### THE PROBLEM
Exactly as written, return all the data, leaving its pictures behind.

### MATERIAL PROVIDED
━━━━━━━━━━━━━━━━━━━━━━━━━━━━━━

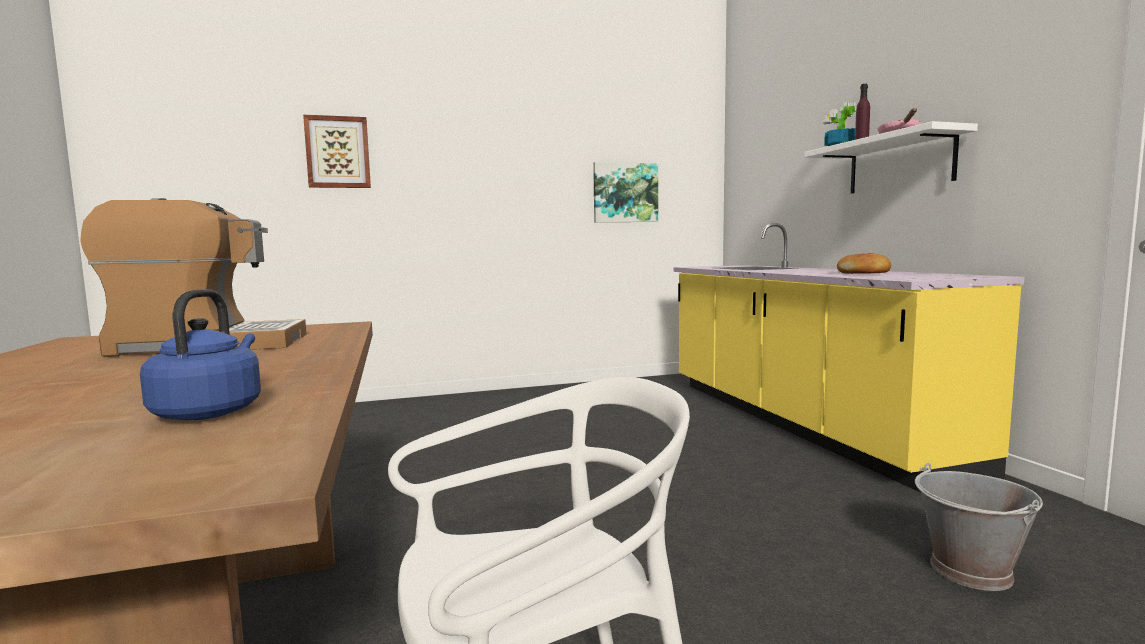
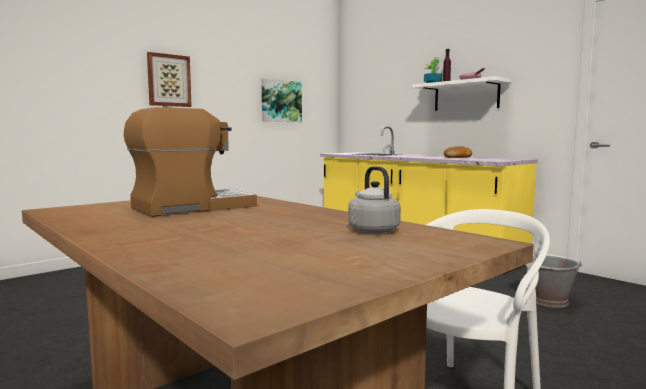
camera: 25 degrees left, 0 degrees up
(211, 411) = (372, 230): blue kettle -> grey kettle
(338, 152) = (73, 57): picture -> picture (169, 80)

━━━━━━━━━━━━━━━━━━━━━━━━━━━━━━

### RESULT OF THE TASK
camera: 25 degrees left, 0 degrees up
(211, 411) = (372, 230): blue kettle -> grey kettle
(338, 152) = (73, 57): picture -> picture (169, 80)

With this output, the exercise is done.